» **YOUR INSTRUCTIONS**
What you return should be each line of the data containing the string "when".
SOURCE DATA section start
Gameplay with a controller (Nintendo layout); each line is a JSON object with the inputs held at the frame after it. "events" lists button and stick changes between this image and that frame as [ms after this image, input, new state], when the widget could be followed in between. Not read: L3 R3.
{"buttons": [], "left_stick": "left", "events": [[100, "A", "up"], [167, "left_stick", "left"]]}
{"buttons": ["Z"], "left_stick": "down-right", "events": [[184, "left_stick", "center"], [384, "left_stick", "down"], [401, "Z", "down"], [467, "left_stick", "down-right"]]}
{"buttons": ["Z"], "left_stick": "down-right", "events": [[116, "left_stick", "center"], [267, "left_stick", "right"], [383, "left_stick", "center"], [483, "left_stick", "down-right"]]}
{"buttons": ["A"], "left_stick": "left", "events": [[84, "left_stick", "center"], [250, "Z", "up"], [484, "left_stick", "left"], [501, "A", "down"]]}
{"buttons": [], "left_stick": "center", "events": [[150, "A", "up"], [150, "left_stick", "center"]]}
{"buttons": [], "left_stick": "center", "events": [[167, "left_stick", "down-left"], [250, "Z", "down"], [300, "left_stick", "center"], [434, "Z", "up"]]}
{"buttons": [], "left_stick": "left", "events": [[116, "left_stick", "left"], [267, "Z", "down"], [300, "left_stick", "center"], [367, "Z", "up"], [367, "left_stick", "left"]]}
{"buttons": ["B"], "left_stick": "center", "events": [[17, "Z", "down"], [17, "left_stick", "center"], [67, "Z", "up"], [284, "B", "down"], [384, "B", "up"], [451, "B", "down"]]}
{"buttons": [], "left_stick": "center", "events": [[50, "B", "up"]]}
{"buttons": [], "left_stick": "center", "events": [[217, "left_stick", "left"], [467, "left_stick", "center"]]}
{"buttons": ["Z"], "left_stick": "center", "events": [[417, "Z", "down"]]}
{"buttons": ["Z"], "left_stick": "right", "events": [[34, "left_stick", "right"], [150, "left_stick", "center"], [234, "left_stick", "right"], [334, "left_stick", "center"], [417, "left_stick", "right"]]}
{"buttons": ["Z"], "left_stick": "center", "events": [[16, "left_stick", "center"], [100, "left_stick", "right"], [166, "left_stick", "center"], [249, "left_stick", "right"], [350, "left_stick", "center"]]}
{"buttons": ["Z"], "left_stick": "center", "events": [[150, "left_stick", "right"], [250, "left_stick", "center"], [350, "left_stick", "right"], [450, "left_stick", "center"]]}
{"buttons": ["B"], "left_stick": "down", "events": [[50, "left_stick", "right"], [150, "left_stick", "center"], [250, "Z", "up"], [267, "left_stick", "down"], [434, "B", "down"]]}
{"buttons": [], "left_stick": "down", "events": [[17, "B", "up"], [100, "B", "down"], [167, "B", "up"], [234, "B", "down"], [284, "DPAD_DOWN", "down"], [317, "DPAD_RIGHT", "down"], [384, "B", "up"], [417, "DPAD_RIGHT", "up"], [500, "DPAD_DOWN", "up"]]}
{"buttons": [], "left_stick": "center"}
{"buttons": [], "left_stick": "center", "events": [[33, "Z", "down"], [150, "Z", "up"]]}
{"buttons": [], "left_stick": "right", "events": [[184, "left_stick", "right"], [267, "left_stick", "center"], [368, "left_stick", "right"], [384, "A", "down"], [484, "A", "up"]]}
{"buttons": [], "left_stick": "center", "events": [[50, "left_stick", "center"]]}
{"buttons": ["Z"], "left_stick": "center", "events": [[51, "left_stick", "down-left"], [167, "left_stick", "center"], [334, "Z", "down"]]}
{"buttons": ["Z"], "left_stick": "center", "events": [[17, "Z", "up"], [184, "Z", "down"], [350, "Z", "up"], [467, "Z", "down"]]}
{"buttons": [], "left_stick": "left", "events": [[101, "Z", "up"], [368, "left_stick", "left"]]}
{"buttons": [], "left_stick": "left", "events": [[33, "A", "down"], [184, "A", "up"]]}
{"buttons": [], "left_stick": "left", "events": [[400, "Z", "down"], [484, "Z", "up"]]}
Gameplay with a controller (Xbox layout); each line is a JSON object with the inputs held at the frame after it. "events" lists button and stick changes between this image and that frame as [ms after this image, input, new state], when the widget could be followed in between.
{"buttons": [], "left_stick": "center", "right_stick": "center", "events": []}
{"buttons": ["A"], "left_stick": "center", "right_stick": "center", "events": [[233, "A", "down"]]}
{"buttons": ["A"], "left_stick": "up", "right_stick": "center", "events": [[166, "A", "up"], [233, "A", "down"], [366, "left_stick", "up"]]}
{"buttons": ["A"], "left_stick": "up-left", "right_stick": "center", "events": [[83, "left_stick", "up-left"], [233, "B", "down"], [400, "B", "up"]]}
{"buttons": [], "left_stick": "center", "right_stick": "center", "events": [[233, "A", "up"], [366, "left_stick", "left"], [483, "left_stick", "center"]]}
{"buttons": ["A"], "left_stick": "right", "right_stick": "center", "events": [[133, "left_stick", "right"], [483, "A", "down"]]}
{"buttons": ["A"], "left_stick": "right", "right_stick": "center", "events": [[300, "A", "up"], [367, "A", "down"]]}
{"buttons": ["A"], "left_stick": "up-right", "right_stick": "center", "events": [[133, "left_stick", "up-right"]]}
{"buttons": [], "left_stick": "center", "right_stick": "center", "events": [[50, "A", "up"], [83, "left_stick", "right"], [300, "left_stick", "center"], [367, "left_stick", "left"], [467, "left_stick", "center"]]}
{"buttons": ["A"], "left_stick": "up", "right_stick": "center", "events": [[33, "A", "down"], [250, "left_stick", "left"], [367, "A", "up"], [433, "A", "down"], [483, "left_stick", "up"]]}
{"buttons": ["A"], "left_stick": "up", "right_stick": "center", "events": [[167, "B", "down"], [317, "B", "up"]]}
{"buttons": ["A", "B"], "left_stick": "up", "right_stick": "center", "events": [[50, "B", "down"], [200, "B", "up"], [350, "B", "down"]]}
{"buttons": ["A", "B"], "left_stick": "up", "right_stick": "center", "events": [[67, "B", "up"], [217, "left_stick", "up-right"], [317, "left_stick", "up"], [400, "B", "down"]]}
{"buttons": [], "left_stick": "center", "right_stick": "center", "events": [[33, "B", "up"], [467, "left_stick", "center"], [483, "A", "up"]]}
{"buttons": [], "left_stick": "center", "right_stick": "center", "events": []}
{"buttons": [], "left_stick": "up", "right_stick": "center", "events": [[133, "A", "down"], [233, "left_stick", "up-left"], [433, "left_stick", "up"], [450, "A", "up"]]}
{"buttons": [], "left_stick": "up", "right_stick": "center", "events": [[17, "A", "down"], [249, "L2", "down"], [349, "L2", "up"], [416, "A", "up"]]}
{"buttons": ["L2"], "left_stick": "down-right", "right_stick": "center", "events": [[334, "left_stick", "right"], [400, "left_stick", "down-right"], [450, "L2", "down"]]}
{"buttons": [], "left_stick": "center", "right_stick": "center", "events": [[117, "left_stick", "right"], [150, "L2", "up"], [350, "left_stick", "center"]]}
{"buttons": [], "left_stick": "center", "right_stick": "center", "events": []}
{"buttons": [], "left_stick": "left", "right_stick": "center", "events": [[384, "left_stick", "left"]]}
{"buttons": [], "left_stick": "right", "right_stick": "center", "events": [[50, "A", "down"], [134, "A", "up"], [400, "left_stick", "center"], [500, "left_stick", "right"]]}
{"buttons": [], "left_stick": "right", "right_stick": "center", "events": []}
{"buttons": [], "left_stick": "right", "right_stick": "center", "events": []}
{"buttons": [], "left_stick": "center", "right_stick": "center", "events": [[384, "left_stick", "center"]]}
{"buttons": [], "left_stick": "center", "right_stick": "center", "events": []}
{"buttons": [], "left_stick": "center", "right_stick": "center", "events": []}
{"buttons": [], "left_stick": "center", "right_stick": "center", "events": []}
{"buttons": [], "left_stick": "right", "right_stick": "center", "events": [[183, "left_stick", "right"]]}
SOURCE DATA section end
» **SOLVED EXERCISE**
Gameplay with a controller (Nintendo layout); each line is a JSON object with the inputs held at the frame after it. "events" lists button and stick changes between this image and that frame as [ms after this image, input, new state], when the widget could be followed in between. Not read: L3 R3.
Gameplay with a controller (Xbox layout); each line is a JSON object with the inputs held at the frame after it. "events" lists button and stick changes between this image and that frame as [ms after this image, input, new state], when the widget could be followed in between.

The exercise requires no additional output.